◆ Aim of the exercise: Return exactly those lines of the material that fall between the line with "X011633Y009417D03*" and the final line, both included.

◆ Listed records:
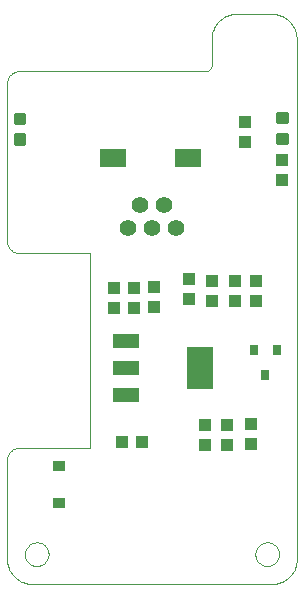
<source format=gtp>
G75*
%MOIN*%
%OFA0B0*%
%FSLAX24Y24*%
%IPPOS*%
%LPD*%
%AMOC8*
5,1,8,0,0,1.08239X$1,22.5*
%
%ADD10C,0.0000*%
%ADD11R,0.0433X0.0394*%
%ADD12R,0.0880X0.0480*%
%ADD13R,0.0866X0.1417*%
%ADD14R,0.0394X0.0433*%
%ADD15R,0.0413X0.0374*%
%ADD16R,0.0315X0.0354*%
%ADD17C,0.0118*%
%ADD18C,0.0560*%
%ADD19R,0.0906X0.0630*%
D10*
X003031Y003256D02*
X003031Y006602D01*
X003033Y006641D01*
X003039Y006679D01*
X003048Y006716D01*
X003061Y006753D01*
X003078Y006788D01*
X003097Y006821D01*
X003120Y006852D01*
X003146Y006881D01*
X003175Y006907D01*
X003206Y006930D01*
X003239Y006949D01*
X003274Y006966D01*
X003311Y006979D01*
X003348Y006988D01*
X003386Y006994D01*
X003425Y006996D01*
X005787Y006996D01*
X005787Y013492D01*
X003425Y013492D01*
X003425Y013491D02*
X003386Y013493D01*
X003348Y013499D01*
X003311Y013508D01*
X003274Y013521D01*
X003239Y013538D01*
X003206Y013557D01*
X003175Y013580D01*
X003146Y013606D01*
X003120Y013635D01*
X003097Y013666D01*
X003078Y013699D01*
X003061Y013734D01*
X003048Y013771D01*
X003039Y013808D01*
X003033Y013846D01*
X003031Y013885D01*
X003031Y019161D01*
X003033Y019200D01*
X003039Y019238D01*
X003048Y019275D01*
X003061Y019312D01*
X003078Y019347D01*
X003097Y019380D01*
X003120Y019411D01*
X003146Y019440D01*
X003175Y019466D01*
X003206Y019489D01*
X003239Y019508D01*
X003274Y019525D01*
X003311Y019538D01*
X003348Y019547D01*
X003386Y019553D01*
X003425Y019555D01*
X009645Y019555D01*
X009671Y019557D01*
X009696Y019562D01*
X009720Y019570D01*
X009744Y019581D01*
X009765Y019596D01*
X009784Y019613D01*
X009801Y019632D01*
X009816Y019654D01*
X009827Y019677D01*
X009835Y019701D01*
X009840Y019726D01*
X009842Y019752D01*
X009842Y020578D01*
X010630Y021466D02*
X011889Y021466D01*
X011944Y021460D01*
X011998Y021452D01*
X012051Y021440D01*
X012104Y021424D01*
X012156Y021405D01*
X012206Y021383D01*
X012254Y021357D01*
X012301Y021328D01*
X012346Y021297D01*
X012389Y021262D01*
X012429Y021225D01*
X012467Y021185D01*
X012502Y021143D01*
X012534Y021098D01*
X012563Y021052D01*
X012589Y021003D01*
X012612Y020954D01*
X012632Y020902D01*
X012648Y020850D01*
X012661Y020796D01*
X012670Y020742D01*
X012676Y020688D01*
X012678Y020633D01*
X012677Y020578D01*
X012677Y003256D01*
X012676Y003256D02*
X012674Y003202D01*
X012669Y003149D01*
X012660Y003096D01*
X012647Y003044D01*
X012631Y002992D01*
X012611Y002942D01*
X012588Y002894D01*
X012561Y002847D01*
X012532Y002802D01*
X012499Y002759D01*
X012464Y002719D01*
X012426Y002681D01*
X012386Y002646D01*
X012343Y002613D01*
X012298Y002584D01*
X012251Y002557D01*
X012203Y002534D01*
X012153Y002514D01*
X012101Y002498D01*
X012049Y002485D01*
X011996Y002476D01*
X011943Y002471D01*
X011889Y002469D01*
X011889Y002468D02*
X003819Y002468D01*
X003819Y002469D02*
X003765Y002471D01*
X003712Y002476D01*
X003659Y002485D01*
X003607Y002498D01*
X003555Y002514D01*
X003505Y002534D01*
X003457Y002557D01*
X003410Y002584D01*
X003365Y002613D01*
X003322Y002646D01*
X003282Y002681D01*
X003244Y002719D01*
X003209Y002759D01*
X003176Y002802D01*
X003147Y002847D01*
X003120Y002894D01*
X003097Y002942D01*
X003077Y002992D01*
X003061Y003044D01*
X003048Y003096D01*
X003039Y003149D01*
X003034Y003202D01*
X003032Y003256D01*
X003621Y003452D02*
X003623Y003491D01*
X003629Y003530D01*
X003639Y003568D01*
X003652Y003605D01*
X003669Y003640D01*
X003689Y003674D01*
X003713Y003705D01*
X003740Y003734D01*
X003769Y003760D01*
X003801Y003783D01*
X003835Y003803D01*
X003871Y003819D01*
X003908Y003831D01*
X003947Y003840D01*
X003986Y003845D01*
X004025Y003846D01*
X004064Y003843D01*
X004103Y003836D01*
X004140Y003825D01*
X004177Y003811D01*
X004212Y003793D01*
X004245Y003772D01*
X004276Y003747D01*
X004304Y003720D01*
X004329Y003690D01*
X004351Y003657D01*
X004370Y003623D01*
X004385Y003587D01*
X004397Y003549D01*
X004405Y003511D01*
X004409Y003472D01*
X004409Y003432D01*
X004405Y003393D01*
X004397Y003355D01*
X004385Y003317D01*
X004370Y003281D01*
X004351Y003247D01*
X004329Y003214D01*
X004304Y003184D01*
X004276Y003157D01*
X004245Y003132D01*
X004212Y003111D01*
X004177Y003093D01*
X004140Y003079D01*
X004103Y003068D01*
X004064Y003061D01*
X004025Y003058D01*
X003986Y003059D01*
X003947Y003064D01*
X003908Y003073D01*
X003871Y003085D01*
X003835Y003101D01*
X003801Y003121D01*
X003769Y003144D01*
X003740Y003170D01*
X003713Y003199D01*
X003689Y003230D01*
X003669Y003264D01*
X003652Y003299D01*
X003639Y003336D01*
X003629Y003374D01*
X003623Y003413D01*
X003621Y003452D01*
X011299Y003452D02*
X011301Y003491D01*
X011307Y003530D01*
X011317Y003568D01*
X011330Y003605D01*
X011347Y003640D01*
X011367Y003674D01*
X011391Y003705D01*
X011418Y003734D01*
X011447Y003760D01*
X011479Y003783D01*
X011513Y003803D01*
X011549Y003819D01*
X011586Y003831D01*
X011625Y003840D01*
X011664Y003845D01*
X011703Y003846D01*
X011742Y003843D01*
X011781Y003836D01*
X011818Y003825D01*
X011855Y003811D01*
X011890Y003793D01*
X011923Y003772D01*
X011954Y003747D01*
X011982Y003720D01*
X012007Y003690D01*
X012029Y003657D01*
X012048Y003623D01*
X012063Y003587D01*
X012075Y003549D01*
X012083Y003511D01*
X012087Y003472D01*
X012087Y003432D01*
X012083Y003393D01*
X012075Y003355D01*
X012063Y003317D01*
X012048Y003281D01*
X012029Y003247D01*
X012007Y003214D01*
X011982Y003184D01*
X011954Y003157D01*
X011923Y003132D01*
X011890Y003111D01*
X011855Y003093D01*
X011818Y003079D01*
X011781Y003068D01*
X011742Y003061D01*
X011703Y003058D01*
X011664Y003059D01*
X011625Y003064D01*
X011586Y003073D01*
X011549Y003085D01*
X011513Y003101D01*
X011479Y003121D01*
X011447Y003144D01*
X011418Y003170D01*
X011391Y003199D01*
X011367Y003230D01*
X011347Y003264D01*
X011330Y003299D01*
X011317Y003336D01*
X011307Y003374D01*
X011301Y003413D01*
X011299Y003452D01*
X009842Y020578D02*
X009841Y020633D01*
X009843Y020688D01*
X009849Y020742D01*
X009858Y020796D01*
X009871Y020850D01*
X009887Y020902D01*
X009907Y020954D01*
X009930Y021003D01*
X009956Y021052D01*
X009985Y021098D01*
X010017Y021143D01*
X010052Y021185D01*
X010090Y021225D01*
X010130Y021262D01*
X010173Y021297D01*
X010218Y021328D01*
X010265Y021357D01*
X010313Y021383D01*
X010363Y021405D01*
X010415Y021424D01*
X010468Y021440D01*
X010521Y021452D01*
X010575Y021460D01*
X010630Y021466D01*
D11*
X012205Y016589D03*
X012205Y015920D03*
X009092Y012623D03*
X009092Y011954D03*
X007912Y011683D03*
X007912Y012352D03*
X007250Y012337D03*
X007250Y011667D03*
X006594Y011654D03*
X006594Y012323D03*
X006860Y007198D03*
X007529Y007198D03*
X009636Y007095D03*
X009636Y007765D03*
X010352Y007765D03*
X010352Y007095D03*
X011145Y007116D03*
X011145Y007785D03*
D12*
X007005Y008755D03*
X007005Y009665D03*
X007005Y010575D03*
D13*
X009445Y009665D03*
D14*
X009852Y011907D03*
X009852Y012576D03*
X010615Y012576D03*
X010615Y011907D03*
X011327Y011907D03*
X011327Y012576D03*
X010966Y017189D03*
X010966Y017858D03*
D15*
X004761Y006396D03*
X004761Y005176D03*
D16*
X011259Y010244D03*
X011633Y009417D03*
X012007Y010244D03*
D17*
X012067Y017156D02*
X012343Y017156D01*
X012067Y017156D02*
X012067Y017432D01*
X012343Y017432D01*
X012343Y017156D01*
X012343Y017273D02*
X012067Y017273D01*
X012067Y017390D02*
X012343Y017390D01*
X012343Y017847D02*
X012067Y017847D01*
X012067Y018123D01*
X012343Y018123D01*
X012343Y017847D01*
X012343Y017964D02*
X012067Y017964D01*
X012067Y018081D02*
X012343Y018081D01*
X003601Y017832D02*
X003325Y017832D01*
X003325Y018108D01*
X003601Y018108D01*
X003601Y017832D01*
X003601Y017949D02*
X003325Y017949D01*
X003325Y018066D02*
X003601Y018066D01*
X003601Y017141D02*
X003325Y017141D01*
X003325Y017417D01*
X003601Y017417D01*
X003601Y017141D01*
X003601Y017258D02*
X003325Y017258D01*
X003325Y017375D02*
X003601Y017375D01*
D18*
X007067Y014317D03*
X007460Y015104D03*
X007854Y014317D03*
X008248Y015104D03*
X008641Y014317D03*
D19*
X009045Y016667D03*
X006565Y016667D03*
M02*

</source>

◆ Result for this exercise:
X011633Y009417D03*
X012007Y010244D03*
D17*
X012067Y017156D02*
X012343Y017156D01*
X012067Y017156D02*
X012067Y017432D01*
X012343Y017432D01*
X012343Y017156D01*
X012343Y017273D02*
X012067Y017273D01*
X012067Y017390D02*
X012343Y017390D01*
X012343Y017847D02*
X012067Y017847D01*
X012067Y018123D01*
X012343Y018123D01*
X012343Y017847D01*
X012343Y017964D02*
X012067Y017964D01*
X012067Y018081D02*
X012343Y018081D01*
X003601Y017832D02*
X003325Y017832D01*
X003325Y018108D01*
X003601Y018108D01*
X003601Y017832D01*
X003601Y017949D02*
X003325Y017949D01*
X003325Y018066D02*
X003601Y018066D01*
X003601Y017141D02*
X003325Y017141D01*
X003325Y017417D01*
X003601Y017417D01*
X003601Y017141D01*
X003601Y017258D02*
X003325Y017258D01*
X003325Y017375D02*
X003601Y017375D01*
D18*
X007067Y014317D03*
X007460Y015104D03*
X007854Y014317D03*
X008248Y015104D03*
X008641Y014317D03*
D19*
X009045Y016667D03*
X006565Y016667D03*
M02*

</source>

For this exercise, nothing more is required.